In conversation with Anita Ekman

An Archeology of Afro-Indigenous Issues

In her performance pieces, Brazilian artist Anita Ekman reclaims rock art and pre-Colombian history to decolonize the way we look at the present.

C&A: “Tupi Valongo” also seems to connect past, present and future when it shows the Serra da Capivara (prehistory), Valongo (colonial) and images of Marielle Franco (city council member assassinated in Rio de Janeiro in 2018 for her human rights activism). Was that the idea, to stitch together time and space?

AE: Geographer Milton Santos really sheds light on my ideas when he says that “space is the uneven accumulation of time”. It was in the Serra da Capivara mountain range that 50,000-year-old remains of a bonfire were found and that led Niède Guidon to create her theory that it was migration from Africa, contradicting the version accepted until this day that the first human migration to the Americas came from Asia. For me, decolonization is this, it’s connecting with these ancient, deep and present stories. It’s like the title of a book by Celso Borges says: “The future has an ancient heart.” The performance piece Tupi Valongo: Cemetery of the New Blacks and Old Indians brings these various layers, space, and the uneven accumulation of time to the stage. And this is very powerful for me, the idea that it’s all there: the basket made by the Guarani, the presence of Hugo Germano, who is from the Cantagalo favela (Rio de Janeiro), the use of an ancient stamping technique for body painting, masks from Nzo Oula, an Ivorian refugee of the Gouro ethnic group, a masks expert.

C&AL: Thinking about the place of speech and representativeness: how do you see yourself in the role of artist talking about indigenous issues without being indigenous yourself?

AE: My name in Guarani is jaxuca, or the one that points the way, who leads the journey. That is how I view my place in this story, as a gathering place. Tupi Valongo is not my work, I’m just the one that gathers it all together. I’m here, but this is a work by Sandra Benites, who recites Nhandecy ete; and Lidia Pankararu, who did the music; and Oula, who made the masks. My place there is not representative of an indigenous woman: those stamp designs are not indigenous, they’re mine. I’ve reclaimed a technique that is very old, and I use it to create. I want this open path for everyone to work together in tenondé porã, this idea that it’s only beautiful if everyone comes together.

C&AL: We can see in both, “Tupi Valongo” and “Vagina: caverna da terra”, that your work also focuses on female protagonism in art history. How do you address this?
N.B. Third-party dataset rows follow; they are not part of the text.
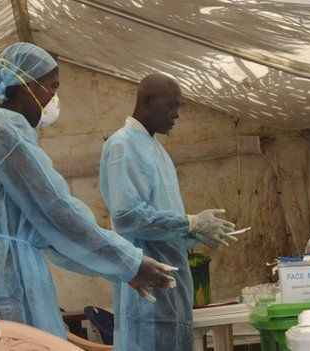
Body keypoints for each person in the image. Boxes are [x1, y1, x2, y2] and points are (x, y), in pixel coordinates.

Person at [0, 43, 174, 351]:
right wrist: (130, 262)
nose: (54, 99)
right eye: (52, 87)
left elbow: (50, 233)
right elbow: (57, 210)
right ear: (27, 85)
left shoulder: (5, 131)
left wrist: (123, 268)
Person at [99, 73, 237, 351]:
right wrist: (189, 223)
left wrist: (195, 234)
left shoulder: (155, 149)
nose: (176, 115)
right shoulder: (123, 145)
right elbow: (128, 217)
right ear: (147, 101)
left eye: (179, 107)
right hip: (146, 287)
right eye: (171, 106)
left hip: (171, 281)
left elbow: (162, 218)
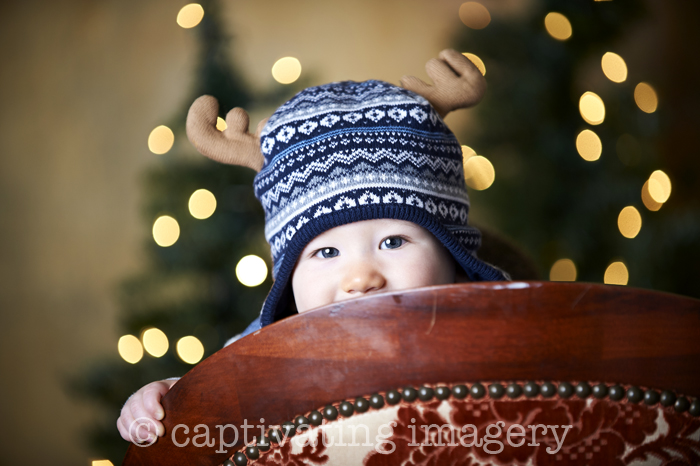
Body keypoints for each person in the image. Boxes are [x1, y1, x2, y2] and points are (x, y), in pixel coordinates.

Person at [117, 50, 509, 444]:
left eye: (393, 241)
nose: (361, 278)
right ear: (289, 276)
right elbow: (215, 396)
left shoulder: (497, 327)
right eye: (326, 252)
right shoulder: (266, 352)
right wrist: (173, 395)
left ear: (453, 255)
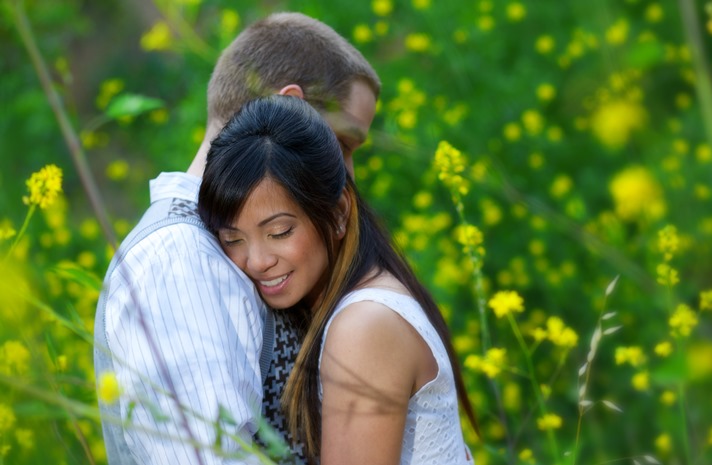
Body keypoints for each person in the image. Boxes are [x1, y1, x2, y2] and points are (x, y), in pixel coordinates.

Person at [93, 12, 380, 464]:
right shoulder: (180, 260)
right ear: (290, 109)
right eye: (343, 144)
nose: (348, 176)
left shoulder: (221, 254)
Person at [197, 95, 478, 465]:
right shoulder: (365, 299)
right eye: (233, 239)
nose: (257, 262)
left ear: (340, 211)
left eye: (280, 232)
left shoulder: (364, 326)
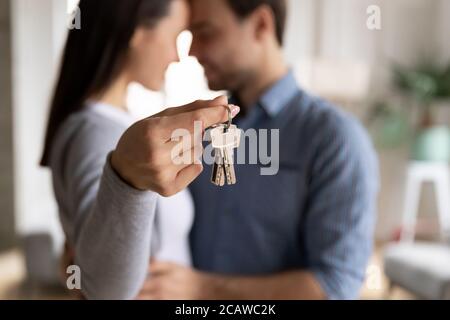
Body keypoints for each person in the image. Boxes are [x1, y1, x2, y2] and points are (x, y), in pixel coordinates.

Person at [138, 0, 379, 300]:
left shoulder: (334, 139)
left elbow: (335, 284)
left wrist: (203, 289)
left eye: (205, 32)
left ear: (261, 24)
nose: (192, 52)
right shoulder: (201, 127)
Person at [40, 0, 239, 300]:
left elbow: (90, 251)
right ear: (136, 31)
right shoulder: (96, 132)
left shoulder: (112, 123)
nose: (176, 57)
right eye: (176, 37)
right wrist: (127, 183)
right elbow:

AE: Much of our fragmented view of Afro-Indigenous issues comes from the profound need to reconsider the protagonism of women in history. Because if most of the slaves who arrived from Africa were men, it’s clear that the blood of indigenous women who were raped and domesticated runs through our veins. But these women have been erased from history. So when I present a performance that invites women to paint their bodies with stamps and repeat the positions found in rock paintings, I’m inviting us to understand our place in this decolonized art history. When I use ocher, which is a clay colored by iron dioxide, I am reestablishing connections with blood, with this element that gives life and death. Lindia [Joselma Santos’s nickname], one of the women who participated in the performance Ocher, is part of the São Raimundo Nonato capoeira group and a member of the Pimenteira indigenous nation, who were almost decimated. It’s the intersection of several stories rising to the skin’s surface as forces from the past.

C&AL: This involvement with the land, with materials available in nature, seems to be at the heart of your artistic practice. Is that correct?

AE: By using these techniques – stamps, ocher, the same materials used thousands of years before colonization – it’s like I’m able to connect with what they were seeking. When we speak of decolonization, we’re talking about territories, structures of power that have been established and that continue to reverberate with atrocious force. The places where people gathered to perform these great rituals were spaces endowed with a force. That is why the Serra da Capivara mountain range has such an huge concentration of paintings, because many people moved there. So when I present a performance – as it’s called in the world of the juruás [“whites” in Tupi], but for me stands firmly in the place of ritual – it is inevitably linked to the force of this land. We’re working on a project for an artistic residence inside the Serra da Capivara National Park, where we can bring together indigenous artists and thinkers from all over the world on this sacred land.

Anita Ekman is a visual and performance artist, illustrator and researcher of Amerindian and Afro-Brazilian art.

Lorena Vicini is an editor, researcher and cultural manager. She coordinated the “Episodes of the South” and “Echoes of the South Atlantic” projects by the Goethe-Institut São Paulo.

Translated from Portuguese by Zoë Perry.